By virtue of the effectiveness shown by PIPS in dissolving and removing tissue, bacteria and biofilms, the need for enlarging the canals to allow adequate shaping and convenience form is reduced. As such, the more natural morphology and shape of the root canal system is maintained. With this comes the opportunity to use flowable endodontic sealers such as the acrylic and nanoparticle ceramic delivery systems currently available.
Laser-activated irrigation at subablative levels has the potential for complete tubular dentin disinfection in endodontics. In spite of the cost of the laser hardware, being able to reach the panacea of bacterial elimination and debris removal is a remarkable achievement and could be a paradigm shift in success rates for endodontic cases. Moreover, with the trend toward more conservative canal preparation and single instrumentation techniques, canal disinfection with an irrigating needle that cannot deliver sufficient volume to the canal terminus, PIPS seems likely to remove the gross canal enlargement impediment.

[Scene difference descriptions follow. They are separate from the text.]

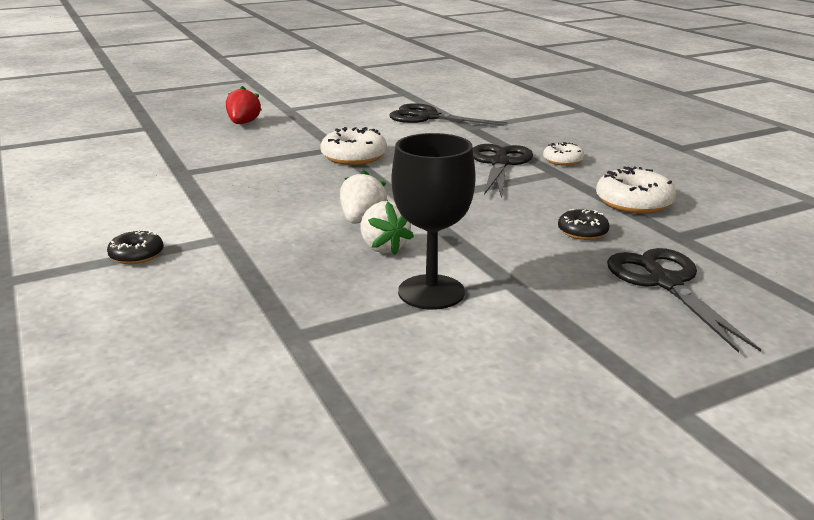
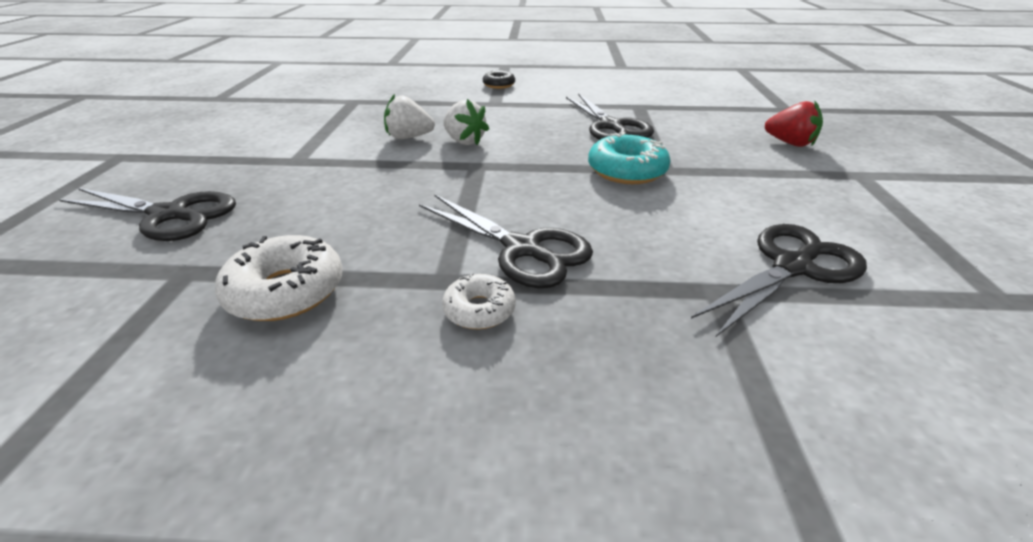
camera: 120 degrees right, 10 degrees up
white donut [320,127,387,165] -> turquoise donut [588,132,671,184]
black goblet [392,133,476,310] -> none
black donut [558,209,609,240] -> none
none -> black scissors [566,93,654,140]

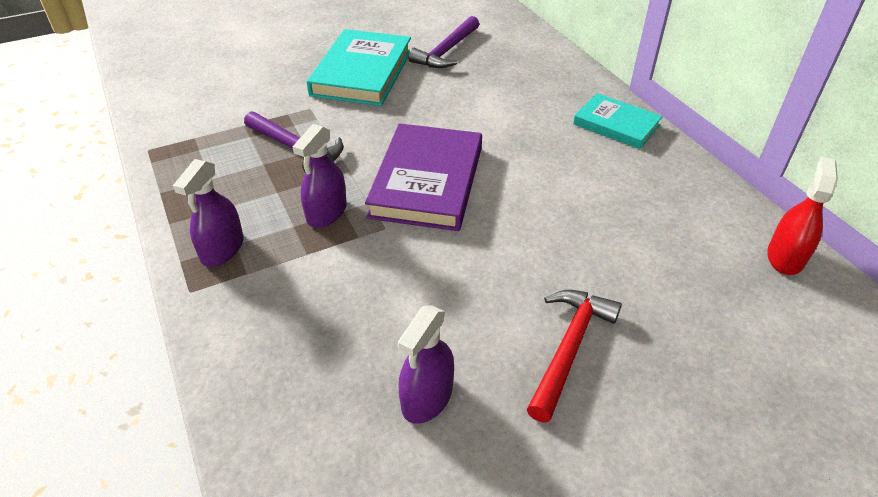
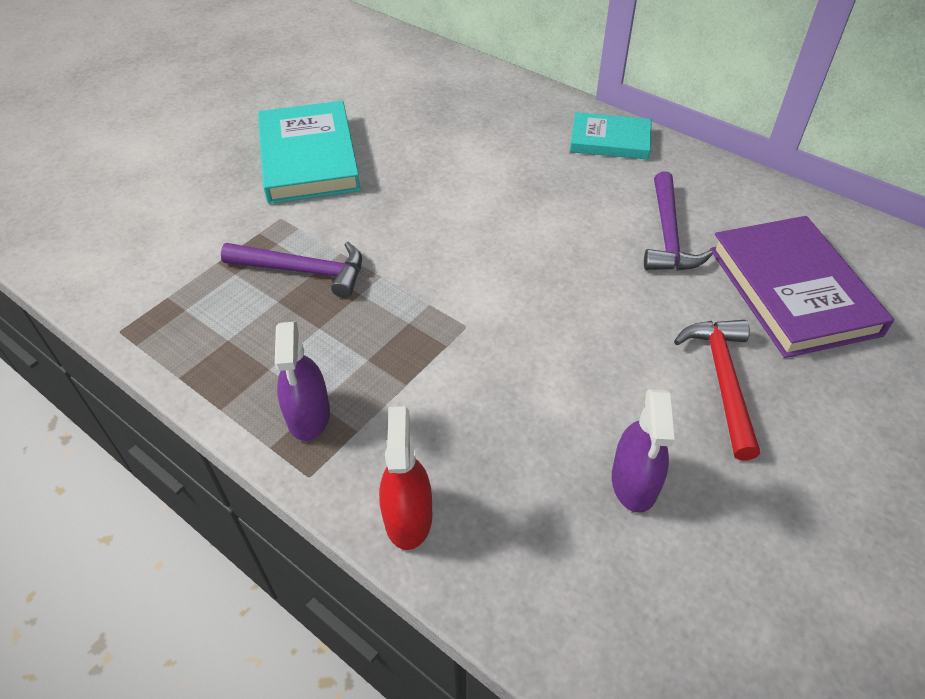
camera: 25 degrees left, 5 degrees up
purple spray bottle [292,124,347,228] -> none
purple book [365,123,482,231] -> purple book moved to [710,216,894,358]
purple hammer [408,16,479,68] -> purple hammer moved to [644,171,713,271]
red spray bottle [767,156,838,275] -> red spray bottle moved to [379,406,432,550]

Further investigation into smaller canal preparation sizes are ongoing. Any office that performs soft and hard tissue already understands the benefits of a laser. Adaptation of laser-activated irrigation to endodontics is a simple transition that is already understood by the hundreds of participants already trained in PIPS laser-activated irrigation.
Similarly, a protocol for elimination of microbes from periodontal pockets using PIPS has the potential for selective removal of both inflamed and ulcerated epithelial tissues commonly seen in periodontal pathoses. The fact that the PIPS photoacoustic effect does not create thermal damage and will travel 3-dimensionally wherever there is fluid, makes it advantageous as a treatment modality for removing biofilms associated with periodontal pockets that are in difficult to access furcation areas and interproximal vertical defects.

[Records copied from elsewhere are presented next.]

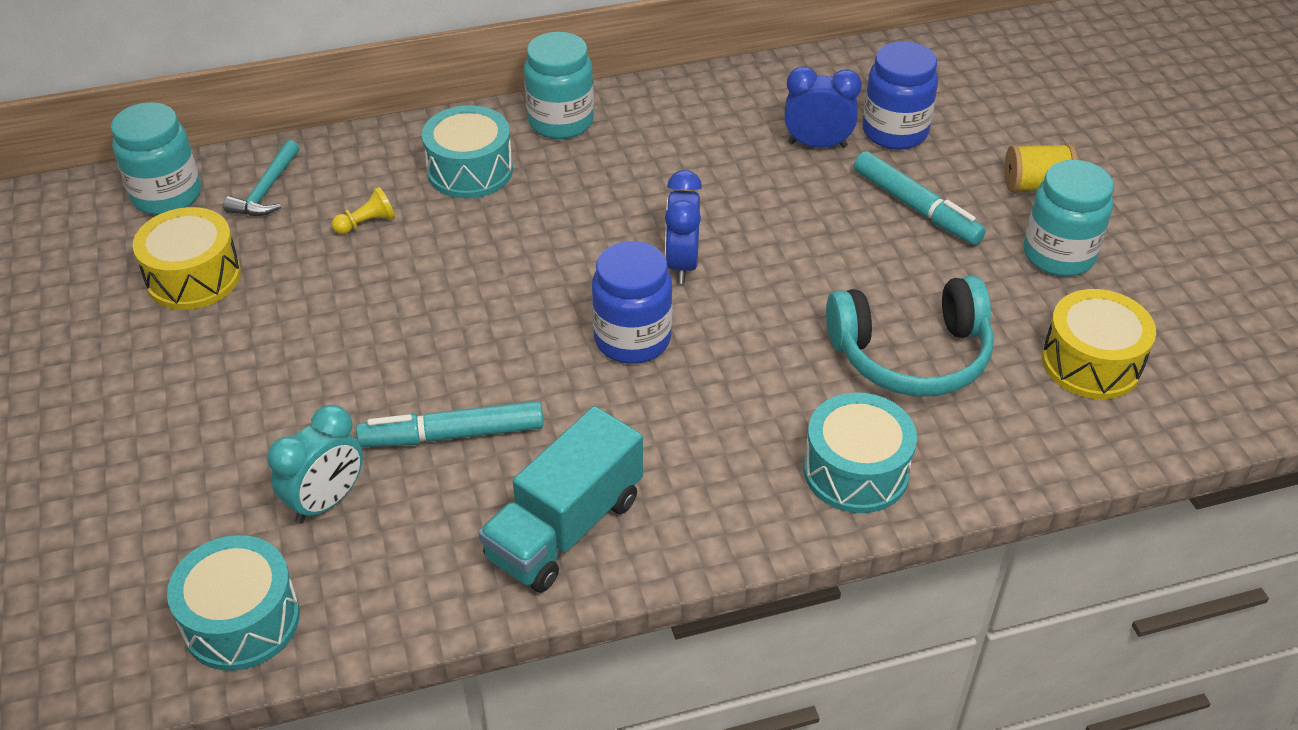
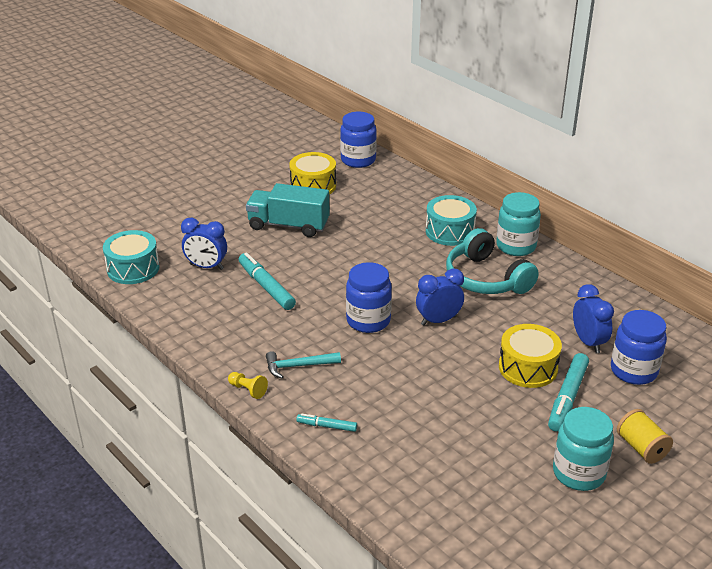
camera: 65 degrees right, 10 degrees down
turquoise jar [111,102,201,215] -> blue jar [340,112,377,168]
turquoise hammer [223,140,300,216] -> turquoise hammer moved to [266,351,341,378]
turquoise clock [267,405,363,524] -> blue clock [181,218,227,270]
yellow pawn [332,187,395,234] -> yellow pawn moved to [228,372,268,399]
turquoise truck [478,406,643,593] -> turquoise truck moved to [246,183,330,237]
turquoise drum [804,393,917,513] -> turquoise marker [296,413,357,432]
turquoise headphones [826,276,994,397] -> turquoise headphones moved to [446,228,539,294]
yellow drum [1042,289,1156,399] -> yellow drum moved to [499,324,562,388]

- Huang TY, Gulabivala K, Ng YL. A bio-molecular film ex-vivo model to evaluate the influence of canal dimensions and irrigation variables on the efficacy of irrigation. Int Endod J. 2008;41:60-71.
- Senia ES, Marshall FJ, Rosen S. The solvent action of sodium hypochlorite on pulp tissue of extracted teeth. Oral Surg Oral Med Oral Pathol. 1971;31:96-103.

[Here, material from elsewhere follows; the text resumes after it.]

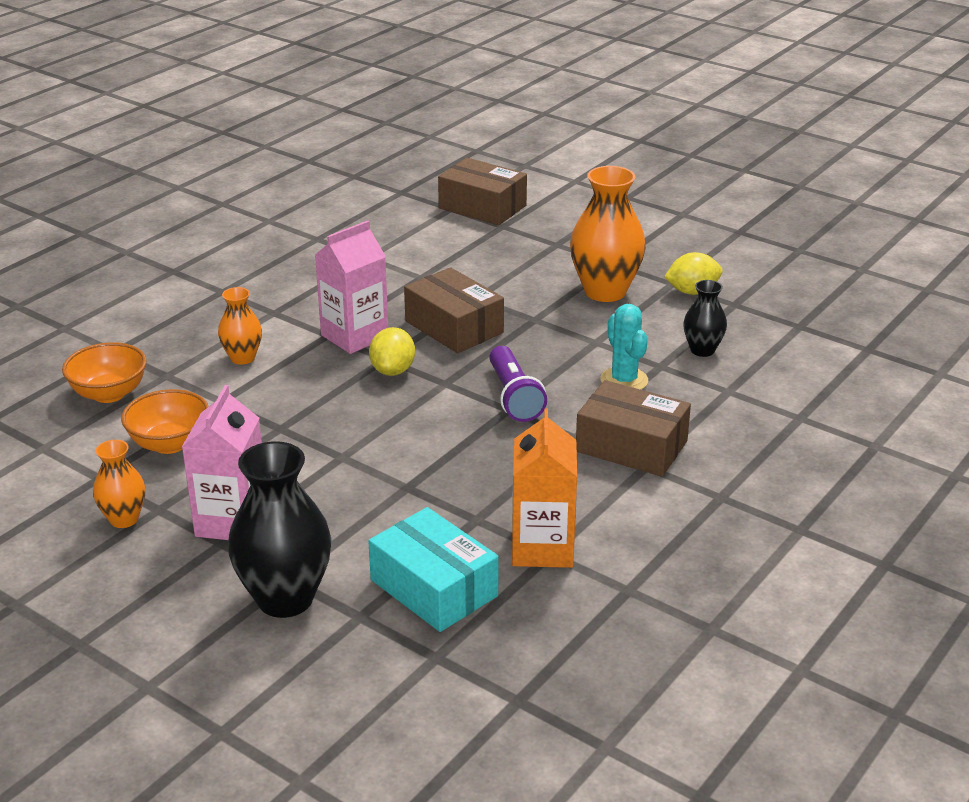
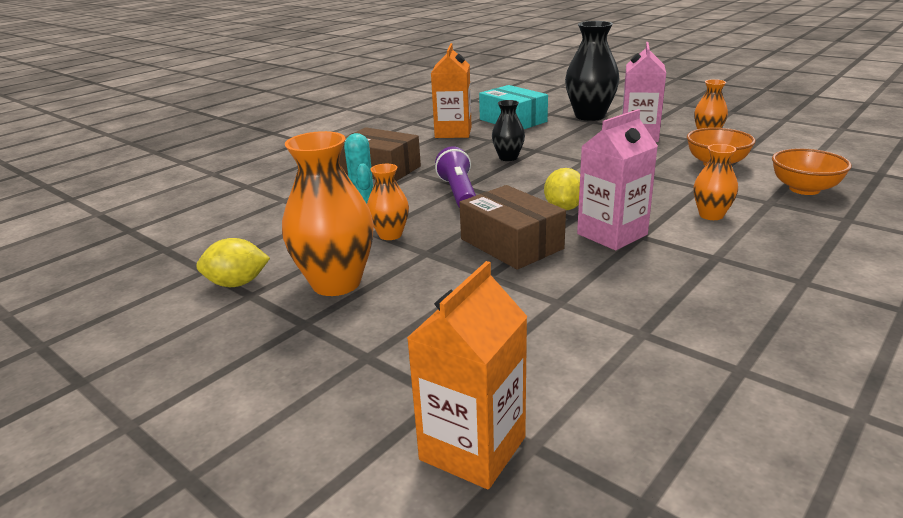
camera: 175 degrees left, 5 degrees down
brown box [438,158,527,225] -> orange carton [407,261,528,489]
black vase [683,280,727,357] -> black vase moved to [492,100,525,161]
none -> orange vase [367,164,409,240]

- Gao Y, Haapasalo M, Shen Y, et al. Development and validation of a three-dimensional computational fluid dynamics model of root canal irrigation. J Endod. 2009;35:1282-1287.
- Brunson M, Heilborn C, Johnson DJ, et al. Effect of apical preparation size and preparation taper on irrigant volume delivered by using negative pressure irrigation system. J Endod. 2010;36:721-724.
- Seal GJ, Ng YL, Spratt D, et al. An in vitro comparison of the bactericidal efficacy of lethal photosensitization or sodium hypochlorite irrigation on Streptococcus intermedius biofilms in root canals. Int Endod J. 2002;35:268-274.
- DiVito E, Peters OA, Olivi G. Effectiveness of the erbium:YAG laser and new design radial and stripped tips in removing the smear layer after root canal instrumentation. Lasers Med Sci. 2012;27:273-280.
- Peters OA, Bardsley S, Fong J, et al. Disinfection of root canals with photon-initiated photoacoustic streaming. J Endod. 2011;37:1008-1012.
Disclosure: Dr. DiVito is the inventor of PIPS tips and is a managing member for Medical Dental Advance Technologies Group.
Disclosure: Dr. Lloyd reports no disclosures.